== CONSEGNA 1 ==
Ripeta senza alcuna modifica le righe dei dati riportati più sotto, partendo dalla prima e proseguendo fino alla riga che contiene "green arrow: moved 1 px right, 1 px up", estremi inclusi.
#### TESTO ORIGINALE
Naturalmente è sempre stata una caratteristica di Fellini, in particolare nelle sue opere precedenti a cominciare da LA DOLCE VITA, quella di avvincere e anche di frastornare lo spettatore con il gioco pirotecnico della sua fantasia suggestiva, spericolata e barocca. Ma in GIULIETTA DEGLI SPIRITI si verifica un fatto curioso, e cioè si scopre che la struttura del film, la linea del racconto sarebbero, in se stesse, ben più semplici e dirette che nell’affresco caleidoscopico della DOLCE VITA oppure nell’introspezione frastagliata (giudicata impervia dal pubblico normale) di OTTO E MEZZO. Dico di più: in GIULIETTA DEGLI SPIRITI l’autore presenta un tema, lo svolge e lo conduce a soluzione con una lucidità d’impianto superiore a quella delle opere precedenti. Anzi, se non fossimo in presenza di uno dei campioni dell’irrazionalismo contemporaneo e se l’aggettivo, applicato a Fellini, non suonasse veramente troppo inconsueto verrebbe voglia di asserire che il suo atteggiamento di fronte alla materia è, qui, ben altrimenti “razionale” del solito.
Infatti GIULIETTA DEGLI SPIRITI vuole essere un discorso, per certi aspetti quasi un pamphlet, sull’indipendenza della donna. Lo assicura lo stesso Fellini e non vi è, questa volta, motivo di dubitare delle sue parole…
“L’intento del film è di restituire alla donna una sua indipendenza vera, una sua indiscutibile e inalienabile dignità”.
Del resto Fellini si è sempre occupato del rapporto tra l’uomo e la donna, del problema della coppia, delle inibizioni e degli stridori dello stato matrimoniale. L’unione in atto, l’unione in prospettiva, o l’unione già disgregata come nell’enigmatico episodio di Steiner nella DOLCE VITA. E’ un tema su cui il regista si batte e ribatte, specie nei film interpretati da Giulietta Masina come LA STRADA e come LE NOTTI DI CABIRIA, in quanto proprio ilo confronto tra l’uno e l’altro sesso, condizionato o meno dal contratto matrimoniale, gli consente di portare il riflettore sui miti di estrazione cattolica e piccolo-borghese, che hanno sempre costituito i motivi dominanti della sua ispirazione.
########
#### DATI FORNITI
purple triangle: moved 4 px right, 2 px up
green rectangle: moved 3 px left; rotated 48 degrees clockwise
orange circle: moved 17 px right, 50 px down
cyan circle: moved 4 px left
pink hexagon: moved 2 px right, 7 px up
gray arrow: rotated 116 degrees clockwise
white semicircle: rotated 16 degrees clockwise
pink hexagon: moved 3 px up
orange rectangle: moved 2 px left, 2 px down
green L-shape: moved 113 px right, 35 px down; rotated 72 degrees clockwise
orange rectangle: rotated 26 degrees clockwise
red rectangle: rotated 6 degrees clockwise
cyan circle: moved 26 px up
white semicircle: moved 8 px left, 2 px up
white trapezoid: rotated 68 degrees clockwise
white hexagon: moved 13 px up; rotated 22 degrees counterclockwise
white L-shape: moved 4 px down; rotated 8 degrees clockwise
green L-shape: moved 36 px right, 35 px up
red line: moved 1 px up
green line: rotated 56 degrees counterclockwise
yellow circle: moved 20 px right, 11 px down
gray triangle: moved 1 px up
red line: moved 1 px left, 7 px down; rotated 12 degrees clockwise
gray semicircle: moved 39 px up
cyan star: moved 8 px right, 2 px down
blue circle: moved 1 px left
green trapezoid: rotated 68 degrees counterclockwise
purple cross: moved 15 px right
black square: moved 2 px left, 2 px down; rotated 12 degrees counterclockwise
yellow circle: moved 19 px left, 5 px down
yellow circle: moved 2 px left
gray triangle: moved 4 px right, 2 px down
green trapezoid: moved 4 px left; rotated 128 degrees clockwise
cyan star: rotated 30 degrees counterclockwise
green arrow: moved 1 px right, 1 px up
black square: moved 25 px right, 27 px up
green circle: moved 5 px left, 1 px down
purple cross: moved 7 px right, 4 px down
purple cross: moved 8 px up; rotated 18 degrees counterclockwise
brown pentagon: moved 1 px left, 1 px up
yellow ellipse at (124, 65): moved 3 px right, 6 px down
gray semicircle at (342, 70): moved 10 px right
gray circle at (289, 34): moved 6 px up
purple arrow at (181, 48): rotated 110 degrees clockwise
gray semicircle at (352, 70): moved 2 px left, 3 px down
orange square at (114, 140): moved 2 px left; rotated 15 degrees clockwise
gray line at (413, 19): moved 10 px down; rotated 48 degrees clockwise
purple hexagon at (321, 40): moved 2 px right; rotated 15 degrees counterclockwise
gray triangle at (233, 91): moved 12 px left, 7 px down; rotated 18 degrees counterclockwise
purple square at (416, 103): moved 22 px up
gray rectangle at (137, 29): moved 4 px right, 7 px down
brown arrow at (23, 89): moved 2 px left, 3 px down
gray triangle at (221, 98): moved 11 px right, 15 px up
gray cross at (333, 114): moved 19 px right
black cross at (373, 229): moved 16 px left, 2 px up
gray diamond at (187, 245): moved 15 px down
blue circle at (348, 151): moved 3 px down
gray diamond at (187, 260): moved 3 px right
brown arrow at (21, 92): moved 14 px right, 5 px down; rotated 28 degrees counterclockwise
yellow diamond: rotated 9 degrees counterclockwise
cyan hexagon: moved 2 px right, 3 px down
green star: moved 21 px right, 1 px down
########
== CONSEGNA 2 ==
Trascriva fedelmente il passo del brano sul film di Fellini che inizia con "Del resto Fellini" e prosegue fino a "della sua ispirazione.".

== RISPOSTA COMPLETA 1 ==
purple triangle: moved 4 px right, 2 px up
green rectangle: moved 3 px left; rotated 48 degrees clockwise
orange circle: moved 17 px right, 50 px down
cyan circle: moved 4 px left
pink hexagon: moved 2 px right, 7 px up
gray arrow: rotated 116 degrees clockwise
white semicircle: rotated 16 degrees clockwise
pink hexagon: moved 3 px up
orange rectangle: moved 2 px left, 2 px down
green L-shape: moved 113 px right, 35 px down; rotated 72 degrees clockwise
orange rectangle: rotated 26 degrees clockwise
red rectangle: rotated 6 degrees clockwise
cyan circle: moved 26 px up
white semicircle: moved 8 px left, 2 px up
white trapezoid: rotated 68 degrees clockwise
white hexagon: moved 13 px up; rotated 22 degrees counterclockwise
white L-shape: moved 4 px down; rotated 8 degrees clockwise
green L-shape: moved 36 px right, 35 px up
red line: moved 1 px up
green line: rotated 56 degrees counterclockwise
yellow circle: moved 20 px right, 11 px down
gray triangle: moved 1 px up
red line: moved 1 px left, 7 px down; rotated 12 degrees clockwise
gray semicircle: moved 39 px up
cyan star: moved 8 px right, 2 px down
blue circle: moved 1 px left
green trapezoid: rotated 68 degrees counterclockwise
purple cross: moved 15 px right
black square: moved 2 px left, 2 px down; rotated 12 degrees counterclockwise
yellow circle: moved 19 px left, 5 px down
yellow circle: moved 2 px left
gray triangle: moved 4 px right, 2 px down
green trapezoid: moved 4 px left; rotated 128 degrees clockwise
cyan star: rotated 30 degrees counterclockwise
green arrow: moved 1 px right, 1 px up

== RISPOSTA COMPLETA 2 ==
Del resto Fellini si è sempre occupato del rapporto tra l’uomo e la donna, del problema della coppia, delle inibizioni e degli stridori dello stato matrimoniale. L’unione in atto, l’unione in prospettiva, o l’unione già disgregata come nell’enigmatico episodio di Steiner nella DOLCE VITA. E’ un tema su cui il regista si batte e ribatte, specie nei film interpretati da Giulietta Masina come LA STRADA e come LE NOTTI DI CABIRIA, in quanto proprio ilo confronto tra l’uno e l’altro sesso, condizionato o meno dal contratto matrimoniale, gli consente di portare il riflettore sui miti di estrazione cattolica e piccolo-borghese, che hanno sempre costituito i motivi dominanti della sua ispirazione.